=== Exercise passage ===

INSKEEP: What do you mean?
KAMENETZ: Well, what Facebook has done largely is they've been asking teenagers about their opinions. This is market research. There's no control group. They're not talking to non-Instagram users or following people over time. And they say, do you think social media is bad for you? And, you know, this question doesn't happen in a vacuum, obviously, because clearly teenagers are hearing from the same sources we all are that social media is bad for them. So self-reports can be unreliable. And other experiments have shown that they are.
INSKEEP: So you are pointing out some of the limitations of this research that was exposed by these leaks. But some of the numbers are eye-popping. At least of the people surveyed, about 6% of teens blamed Instagram for suicidal thoughts. And an even larger number of girls felt that it made their body image issues worse. What's going on there?
KAMENETZ: So, you know, Facebook, I feel like, was a victim of their really bad own internal slide decks. As part of its public response to these leaks, they released annotations to this data that show that what appeared in the headlines was really misleading. So, for example, in a 2,500-person survey, only 16 total participants agreed that, one, they do have thoughts of suicide and, two, Instagram is also to blame. Obviously, even if that number is very small, it's still troubling.
And, you know, similar thing occurred with the body image. It's been reported that 1 in 3 teen girls say it makes their body image issues worse. In fact, there were 150 teen girl respondents who said, yes, I have body image issues. And then when you ask that small group, 100 of them, give or take, said, no, Instagram has no effect or it's actually making my body image issues better. And then 50 said, yes, it's making it worse. And that, of course, may be important information for the company to act on. But at the same time, it may not tell you anything useful about the likely impact of Instagram, say, on your teenager.
INSKEEP: Is there more reliable research from elsewhere suggesting that social media is bad for teenagers' mental health?
KAMENETZ: You know, I've been looking at decades of research, first on television, then on video games, now on social media. In big, well-designed studies with thousands of participants, mostly the results are tiny or null. So right now there's a huge opportunity for Facebook to go transparent, release data on millions of teenagers and help researchers figure out how to make social media healthier for teens, especially the vulnerable ones that we're all so worried about.
INSKEEP: NPR's Anya Kamenetz, thanks.

===

Transcribe the part of the Instagram interview between "KAMENETZ: Well, what" and "that they are.", inclusive.

=== Stored data ===

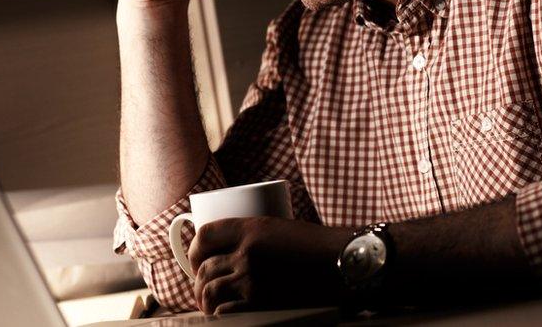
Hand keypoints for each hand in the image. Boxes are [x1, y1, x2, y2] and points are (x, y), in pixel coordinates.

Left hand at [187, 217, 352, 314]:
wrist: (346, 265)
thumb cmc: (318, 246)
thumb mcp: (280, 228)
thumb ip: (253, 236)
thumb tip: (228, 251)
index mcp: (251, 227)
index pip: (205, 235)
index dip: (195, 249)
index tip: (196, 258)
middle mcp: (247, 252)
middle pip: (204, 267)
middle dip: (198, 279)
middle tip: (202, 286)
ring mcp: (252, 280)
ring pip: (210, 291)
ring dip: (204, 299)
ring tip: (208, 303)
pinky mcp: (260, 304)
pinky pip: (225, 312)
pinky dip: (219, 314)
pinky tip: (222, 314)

===
=== Stored data ===

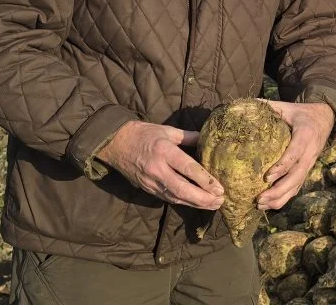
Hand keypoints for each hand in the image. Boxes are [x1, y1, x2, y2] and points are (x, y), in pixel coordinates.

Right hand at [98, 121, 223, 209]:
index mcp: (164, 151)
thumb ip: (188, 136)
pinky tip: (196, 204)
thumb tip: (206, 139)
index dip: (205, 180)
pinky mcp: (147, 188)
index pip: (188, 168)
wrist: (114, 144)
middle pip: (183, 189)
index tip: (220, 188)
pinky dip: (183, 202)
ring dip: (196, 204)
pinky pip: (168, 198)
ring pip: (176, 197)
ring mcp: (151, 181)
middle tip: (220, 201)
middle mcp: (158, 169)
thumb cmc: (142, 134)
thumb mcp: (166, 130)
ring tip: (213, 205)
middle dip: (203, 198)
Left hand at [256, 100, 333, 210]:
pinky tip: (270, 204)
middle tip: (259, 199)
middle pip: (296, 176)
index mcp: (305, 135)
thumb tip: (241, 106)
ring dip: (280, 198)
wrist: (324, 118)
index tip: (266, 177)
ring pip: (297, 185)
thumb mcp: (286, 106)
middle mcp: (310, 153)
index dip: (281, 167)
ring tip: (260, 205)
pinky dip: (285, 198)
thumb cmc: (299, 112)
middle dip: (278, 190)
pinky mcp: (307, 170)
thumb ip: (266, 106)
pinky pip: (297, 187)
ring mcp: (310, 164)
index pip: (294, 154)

===
=== Stored data ===

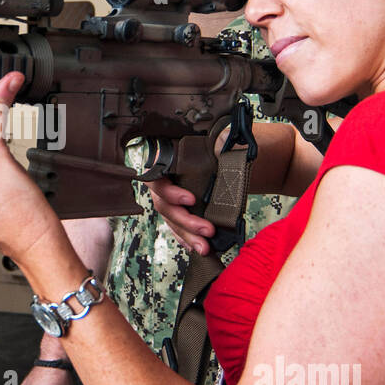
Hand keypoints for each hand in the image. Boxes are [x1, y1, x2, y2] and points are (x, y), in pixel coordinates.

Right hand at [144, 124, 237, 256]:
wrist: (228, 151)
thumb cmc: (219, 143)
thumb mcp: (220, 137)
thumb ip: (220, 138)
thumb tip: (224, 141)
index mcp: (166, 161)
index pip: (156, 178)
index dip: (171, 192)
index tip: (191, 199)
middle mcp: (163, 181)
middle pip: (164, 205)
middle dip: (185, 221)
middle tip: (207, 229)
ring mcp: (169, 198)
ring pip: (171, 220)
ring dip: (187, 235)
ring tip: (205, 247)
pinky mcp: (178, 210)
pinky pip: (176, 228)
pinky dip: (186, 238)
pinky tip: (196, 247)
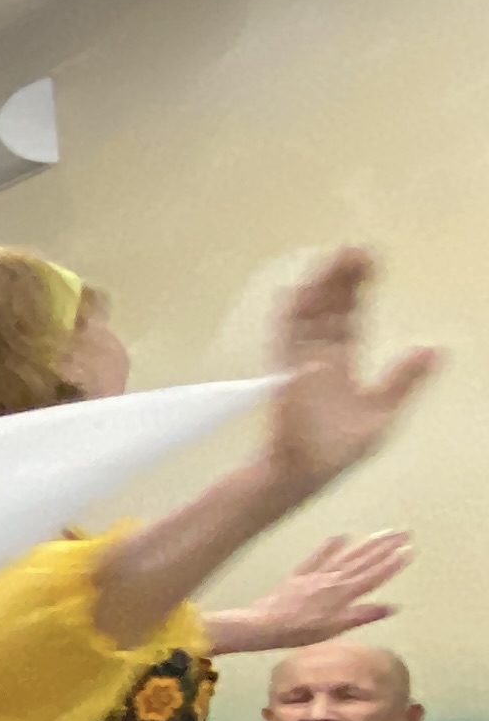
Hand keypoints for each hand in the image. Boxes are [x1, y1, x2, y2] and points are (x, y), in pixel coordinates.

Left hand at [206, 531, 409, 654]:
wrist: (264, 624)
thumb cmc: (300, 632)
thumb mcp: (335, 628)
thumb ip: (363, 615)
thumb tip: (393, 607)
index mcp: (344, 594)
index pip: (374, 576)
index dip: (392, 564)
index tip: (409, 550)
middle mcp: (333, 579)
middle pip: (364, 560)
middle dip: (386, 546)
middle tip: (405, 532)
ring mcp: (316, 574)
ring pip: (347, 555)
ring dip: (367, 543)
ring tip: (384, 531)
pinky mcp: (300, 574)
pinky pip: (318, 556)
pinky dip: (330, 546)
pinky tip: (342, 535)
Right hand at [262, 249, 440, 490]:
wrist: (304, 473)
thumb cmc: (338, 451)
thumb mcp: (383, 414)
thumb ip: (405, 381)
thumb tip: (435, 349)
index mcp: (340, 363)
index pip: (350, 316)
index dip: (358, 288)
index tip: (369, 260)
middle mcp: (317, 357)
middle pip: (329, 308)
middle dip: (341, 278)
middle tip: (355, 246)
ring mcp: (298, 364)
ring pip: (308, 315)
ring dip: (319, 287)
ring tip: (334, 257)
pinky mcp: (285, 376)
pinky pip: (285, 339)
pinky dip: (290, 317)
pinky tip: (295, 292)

===

Task answer |
KAMENETZ: Well, what Facebook has done largely is they've been asking teenagers about their opinions. This is market research. There's no control group. They're not talking to non-Instagram users or following people over time. And they say, do you think social media is bad for you? And, you know, this question doesn't happen in a vacuum, obviously, because clearly teenagers are hearing from the same sources we all are that social media is bad for them. So self-reports can be unreliable. And other experiments have shown that they are.